TASK OBJECTIVE: Each record beneath this line is to be copied exactly.
*** Opening of SUPPLIED RECORDS ***
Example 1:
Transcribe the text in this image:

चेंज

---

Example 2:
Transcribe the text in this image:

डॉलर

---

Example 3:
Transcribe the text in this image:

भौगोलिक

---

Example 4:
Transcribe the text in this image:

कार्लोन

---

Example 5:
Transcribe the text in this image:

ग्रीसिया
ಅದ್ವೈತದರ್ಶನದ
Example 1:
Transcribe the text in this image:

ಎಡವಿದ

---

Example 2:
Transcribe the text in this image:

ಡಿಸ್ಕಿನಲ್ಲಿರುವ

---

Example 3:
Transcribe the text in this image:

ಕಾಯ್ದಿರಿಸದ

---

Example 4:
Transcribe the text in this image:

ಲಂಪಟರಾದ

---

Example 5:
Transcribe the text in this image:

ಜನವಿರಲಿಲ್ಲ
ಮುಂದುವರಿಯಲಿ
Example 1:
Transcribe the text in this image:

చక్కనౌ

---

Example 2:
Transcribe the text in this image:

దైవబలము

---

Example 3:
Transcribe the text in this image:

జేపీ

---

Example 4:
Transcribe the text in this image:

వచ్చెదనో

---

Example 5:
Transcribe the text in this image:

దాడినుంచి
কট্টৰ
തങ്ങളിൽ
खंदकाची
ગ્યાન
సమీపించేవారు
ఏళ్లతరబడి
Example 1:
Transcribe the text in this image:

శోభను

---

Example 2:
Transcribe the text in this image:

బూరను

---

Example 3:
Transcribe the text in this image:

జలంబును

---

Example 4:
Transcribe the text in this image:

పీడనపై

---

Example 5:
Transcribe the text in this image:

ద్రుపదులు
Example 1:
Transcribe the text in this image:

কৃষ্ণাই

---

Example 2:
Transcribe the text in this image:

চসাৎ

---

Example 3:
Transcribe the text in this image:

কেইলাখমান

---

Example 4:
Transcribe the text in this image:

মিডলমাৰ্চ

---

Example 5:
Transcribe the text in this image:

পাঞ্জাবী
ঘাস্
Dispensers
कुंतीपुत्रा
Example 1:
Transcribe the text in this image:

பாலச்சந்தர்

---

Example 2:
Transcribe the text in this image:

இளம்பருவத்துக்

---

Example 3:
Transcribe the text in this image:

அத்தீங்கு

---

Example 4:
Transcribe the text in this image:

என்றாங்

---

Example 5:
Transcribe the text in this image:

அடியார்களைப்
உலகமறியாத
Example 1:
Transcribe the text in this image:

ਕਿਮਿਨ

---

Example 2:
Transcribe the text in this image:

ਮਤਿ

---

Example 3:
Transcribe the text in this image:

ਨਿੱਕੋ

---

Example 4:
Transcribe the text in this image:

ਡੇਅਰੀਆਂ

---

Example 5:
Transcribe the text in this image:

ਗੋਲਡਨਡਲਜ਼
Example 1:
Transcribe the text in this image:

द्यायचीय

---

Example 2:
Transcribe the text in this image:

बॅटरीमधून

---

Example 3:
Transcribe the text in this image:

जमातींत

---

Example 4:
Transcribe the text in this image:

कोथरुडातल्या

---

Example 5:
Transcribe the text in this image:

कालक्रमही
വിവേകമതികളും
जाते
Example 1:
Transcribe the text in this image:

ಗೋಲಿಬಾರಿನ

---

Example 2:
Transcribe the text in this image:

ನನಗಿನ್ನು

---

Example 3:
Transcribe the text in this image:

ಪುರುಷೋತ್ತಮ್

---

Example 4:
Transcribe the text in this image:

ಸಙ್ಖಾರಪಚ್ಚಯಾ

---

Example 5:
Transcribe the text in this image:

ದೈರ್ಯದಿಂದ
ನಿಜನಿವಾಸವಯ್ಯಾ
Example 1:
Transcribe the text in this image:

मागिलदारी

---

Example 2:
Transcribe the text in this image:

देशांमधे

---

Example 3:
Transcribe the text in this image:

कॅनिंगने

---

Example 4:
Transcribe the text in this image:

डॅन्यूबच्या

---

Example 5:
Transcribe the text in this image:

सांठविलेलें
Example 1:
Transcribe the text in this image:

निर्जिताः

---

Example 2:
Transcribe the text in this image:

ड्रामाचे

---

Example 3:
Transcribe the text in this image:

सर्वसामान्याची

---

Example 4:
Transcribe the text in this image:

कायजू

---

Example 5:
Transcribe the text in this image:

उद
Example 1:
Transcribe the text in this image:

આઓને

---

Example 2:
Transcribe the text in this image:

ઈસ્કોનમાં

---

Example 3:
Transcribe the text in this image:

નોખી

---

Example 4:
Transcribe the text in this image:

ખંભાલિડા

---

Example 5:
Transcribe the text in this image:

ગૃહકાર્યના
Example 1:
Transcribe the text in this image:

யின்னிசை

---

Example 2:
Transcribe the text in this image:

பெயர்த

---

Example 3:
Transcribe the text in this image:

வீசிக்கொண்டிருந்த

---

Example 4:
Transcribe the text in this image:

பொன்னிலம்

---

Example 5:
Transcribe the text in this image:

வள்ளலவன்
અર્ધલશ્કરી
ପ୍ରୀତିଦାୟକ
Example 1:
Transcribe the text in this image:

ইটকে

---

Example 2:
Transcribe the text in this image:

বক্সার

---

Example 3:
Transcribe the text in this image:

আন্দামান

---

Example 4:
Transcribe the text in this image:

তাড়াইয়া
*** Close of SUPPLIED RECORDS ***
WRITTEN ANSWER:
Example 1:
Transcribe the text in this image:

चेंज

---

Example 2:
Transcribe the text in this image:

डॉलर

---

Example 3:
Transcribe the text in this image:

भौगोलिक

---

Example 4:
Transcribe the text in this image:

कार्लोन

---

Example 5:
Transcribe the text in this image:

ग्रीसिया
ಅದ್ವೈತದರ್ಶನದ
Example 1:
Transcribe the text in this image:

ಎಡವಿದ

---

Example 2:
Transcribe the text in this image:

ಡಿಸ್ಕಿನಲ್ಲಿರುವ

---

Example 3:
Transcribe the text in this image:

ಕಾಯ್ದಿರಿಸದ

---

Example 4:
Transcribe the text in this image:

ಲಂಪಟರಾದ

---

Example 5:
Transcribe the text in this image:

ಜನವಿರಲಿಲ್ಲ
ಮುಂದುವರಿಯಲಿ
Example 1:
Transcribe the text in this image:

చక్కనౌ

---

Example 2:
Transcribe the text in this image:

దైవబలము

---

Example 3:
Transcribe the text in this image:

జేపీ

---

Example 4:
Transcribe the text in this image:

వచ్చెదనో

---

Example 5:
Transcribe the text in this image:

దాడినుంచి
কট্টৰ
തങ്ങളിൽ
खंदकाची
ગ્યાન
సమీపించేవారు
ఏళ్లతరబడి
Example 1:
Transcribe the text in this image:

శోభను

---

Example 2:
Transcribe the text in this image:

బూరను

---

Example 3:
Transcribe the text in this image:

జలంబును

---

Example 4:
Transcribe the text in this image:

పీడనపై

---

Example 5:
Transcribe the text in this image:

ద్రుపదులు
Example 1:
Transcribe the text in this image:

কৃষ্ণাই

---

Example 2:
Transcribe the text in this image:

চসাৎ

---

Example 3:
Transcribe the text in this image:

কেইলাখমান

---

Example 4:
Transcribe the text in this image:

মিডলমাৰ্চ

---

Example 5:
Transcribe the text in this image:

পাঞ্জাবী
ঘাস্
Dispensers
कुंतीपुत्रा
Example 1:
Transcribe the text in this image:

பாலச்சந்தர்

---

Example 2:
Transcribe the text in this image:

இளம்பருவத்துக்

---

Example 3:
Transcribe the text in this image:

அத்தீங்கு

---

Example 4:
Transcribe the text in this image:

என்றாங்

---

Example 5:
Transcribe the text in this image:

அடியார்களைப்
உலகமறியாத
Example 1:
Transcribe the text in this image:

ਕਿਮਿਨ

---

Example 2:
Transcribe the text in this image:

ਮਤਿ

---

Example 3:
Transcribe the text in this image:

ਨਿੱਕੋ

---

Example 4:
Transcribe the text in this image:

ਡੇਅਰੀਆਂ

---

Example 5:
Transcribe the text in this image:

ਗੋਲਡਨਡਲਜ਼
Example 1:
Transcribe the text in this image:

द्यायचीय

---

Example 2:
Transcribe the text in this image:

बॅटरीमधून

---

Example 3:
Transcribe the text in this image:

जमातींत

---

Example 4:
Transcribe the text in this image:

कोथरुडातल्या

---

Example 5:
Transcribe the text in this image:

कालक्रमही
വിവേകമതികളും
जाते
Example 1:
Transcribe the text in this image:

ಗೋಲಿಬಾರಿನ

---

Example 2:
Transcribe the text in this image:

ನನಗಿನ್ನು

---

Example 3:
Transcribe the text in this image:

ಪುರುಷೋತ್ತಮ್

---

Example 4:
Transcribe the text in this image:

ಸಙ್ಖಾರಪಚ್ಚಯಾ

---

Example 5:
Transcribe the text in this image:

ದೈರ್ಯದಿಂದ
ನಿಜನಿವಾಸವಯ್ಯಾ
Example 1:
Transcribe the text in this image:

मागिलदारी

---

Example 2:
Transcribe the text in this image:

देशांमधे

---

Example 3:
Transcribe the text in this image:

कॅनिंगने

---

Example 4:
Transcribe the text in this image:

डॅन्यूबच्या

---

Example 5:
Transcribe the text in this image:

सांठविलेलें
Example 1:
Transcribe the text in this image:

निर्जिताः

---

Example 2:
Transcribe the text in this image:

ड्रामाचे

---

Example 3:
Transcribe the text in this image:

सर्वसामान्याची

---

Example 4:
Transcribe the text in this image:

कायजू

---

Example 5:
Transcribe the text in this image:

उद
Example 1:
Transcribe the text in this image:

આઓને

---

Example 2:
Transcribe the text in this image:

ઈસ્કોનમાં

---

Example 3:
Transcribe the text in this image:

નોખી

---

Example 4:
Transcribe the text in this image:

ખંભાલિડા

---

Example 5:
Transcribe the text in this image:

ગૃહકાર્યના
Example 1:
Transcribe the text in this image:

யின்னிசை

---

Example 2:
Transcribe the text in this image:

பெயர்த

---

Example 3:
Transcribe the text in this image:

வீசிக்கொண்டிருந்த

---

Example 4:
Transcribe the text in this image:

பொன்னிலம்

---

Example 5:
Transcribe the text in this image:

வள்ளலவன்
અર્ધલશ્કરી
ପ୍ରୀତିଦାୟକ
Example 1:
Transcribe the text in this image:

ইটকে

---

Example 2:
Transcribe the text in this image:

বক্সার

---

Example 3:
Transcribe the text in this image:

আন্দামান

---

Example 4:
Transcribe the text in this image:

তাড়াইয়া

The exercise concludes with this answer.